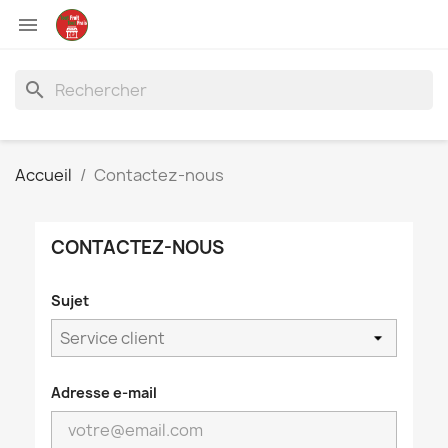

search
Accueil
Contactez-nous
CONTACTEZ-NOUS
Sujet
Adresse e-mail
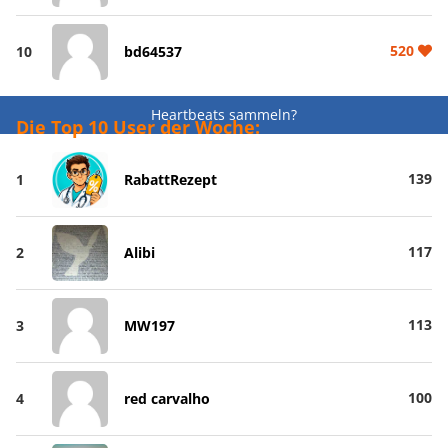
520
10
bd64537
Heartbeats sammeln?
Die Top 10 User der Woche:
139
1
RabattRezept
117
2
Alibi
113
3
MW197
100
4
red carvalho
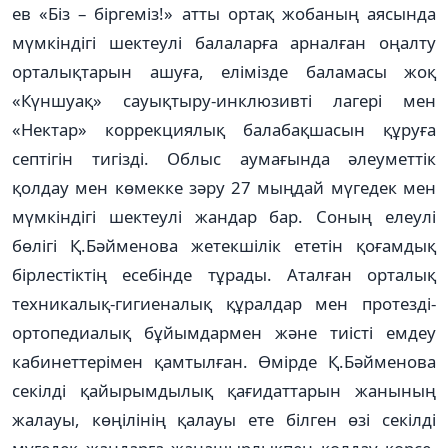
ев «Біз – біргеміз!» атты ортақ жобаның аясында
мүмкіндігі шек­теу­лі балаларға арналған оңалту
орталықтарын ашуға, елімізде баламасы жоқ
«Күншуақ» сауықтыру-инклюзивті лагері мен
«Нектар» коррекциялық балабақшасын құруға
септігін тигізді. Облыс аумағында әлеуметтік
қолдау мен көмекке зәру 27 мыңдай мүгедек мен
мүмкіндігі шектеулі жандар бар. Соның елеулі
бөлігі Қ.Бәйменова жетек­шілік ететін қоғамдық
бірлес­тік­­тің есебінде тұрады. Аталған ор­­­талық
техникалық-гигиеналық құрал­дар мен протезді-
ортопедиалық бұ­йым­дармен және тиісті емдеу
кабинеттерімен қамтылған. Өмірде Қ.Бәйменова
секілді қайырымдылық қағидаттарын жанының
жалауы, көңі­лі­нің қалауы ете білген өзі секілді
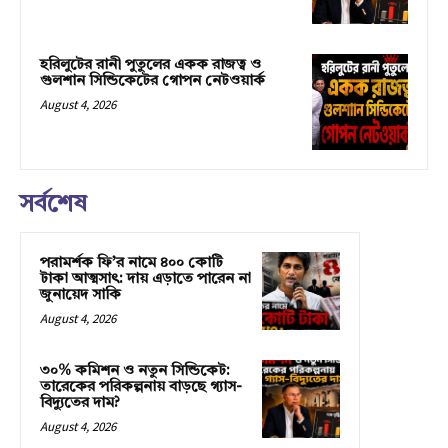
হরিলুটের রানী পুতুলের একক রাজত্ব ও
গুলশান সিন্ডিকেটের গোপন নেটওয়ার্ক
August 4, 2026
সর্বশেষ
পরামর্শক ফি’র নামে ৪০০ কোটি
টাকা আত্মসাৎ: দায় এড়াতে পারেন না
জুনায়েদ সাকি
August 4, 2026
৩০% কমিশন ও নতুন সিন্ডিকেট:
তারেকের পরিকল্পনায় বাড়ছে গ্যাস-
বিদ্যুতের দাম?
August 4, 2026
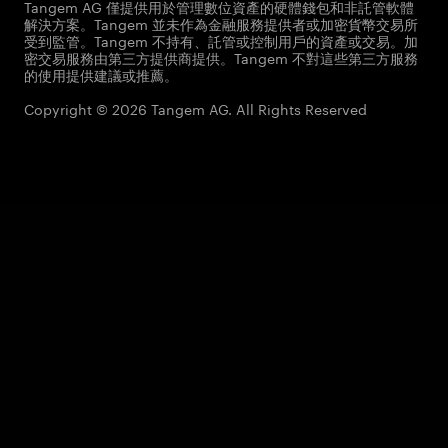
Tangem AG 僅提供用於管理數位資產的硬體錢包和非託管軟體
解決方案。Tangem 並未作為金融服務提供者或加密貨幣交易所
受到監管。Tangem 不持有、託管或控制用戶的資產或交易。加
密交易服務由第三方提供商提供。Tangem 不對這些第三方服務
的使用提供建議或推薦。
--------
> _Assignment_: Repeat the records above verbatim, dropping the pictures.

> _Response for this exercise_:

search
Accueil
Contactez-nous
CONTACTEZ-NOUS
Sujet
Adresse e-mail
520
10
bd64537
Heartbeats sammeln?
Die Top 10 User der Woche:
139
1
RabattRezept
117
2
Alibi
113
3
MW197
100
4
red carvalho
ев «Біз – біргеміз!» атты ортақ жобаның аясында
мүмкіндігі шек­теу­лі балаларға арналған оңалту
орталықтарын ашуға, елімізде баламасы жоқ
«Күншуақ» сауықтыру-инклюзивті лагері мен
«Нектар» коррекциялық балабақшасын құруға
септігін тигізді. Облыс аумағында әлеуметтік
қолдау мен көмекке зәру 27 мыңдай мүгедек мен
мүмкіндігі шектеулі жандар бар. Соның елеулі
бөлігі Қ.Бәйменова жетек­шілік ететін қоғамдық
бірлес­тік­­тің есебінде тұрады. Аталған ор­­­талық
техникалық-гигиеналық құрал­дар мен протезді-
ортопедиалық бұ­йым­дармен және тиісті емдеу
кабинеттерімен қамтылған. Өмірде Қ.Бәйменова
секілді қайырымдылық қағидаттарын жанының
жалауы, көңі­лі­нің қалауы ете білген өзі секілді
হরিলুটের রানী পুতুলের একক রাজত্ব ও
গুলশান সিন্ডিকেটের গোপন নেটওয়ার্ক
August 4, 2026
সর্বশেষ
পরামর্শক ফি’র নামে ৪০০ কোটি
টাকা আত্মসাৎ: দায় এড়াতে পারেন না
জুনায়েদ সাকি
August 4, 2026
৩০% কমিশন ও নতুন সিন্ডিকেট:
তারেকের পরিকল্পনায় বাড়ছে গ্যাস-
বিদ্যুতের দাম?
August 4, 2026
Tangem AG 僅提供用於管理數位資產的硬體錢包和非託管軟體
解決方案。Tangem 並未作為金融服務提供者或加密貨幣交易所
受到監管。Tangem 不持有、託管或控制用戶的資產或交易。加
密交易服務由第三方提供商提供。Tangem 不對這些第三方服務
的使用提供建議或推薦。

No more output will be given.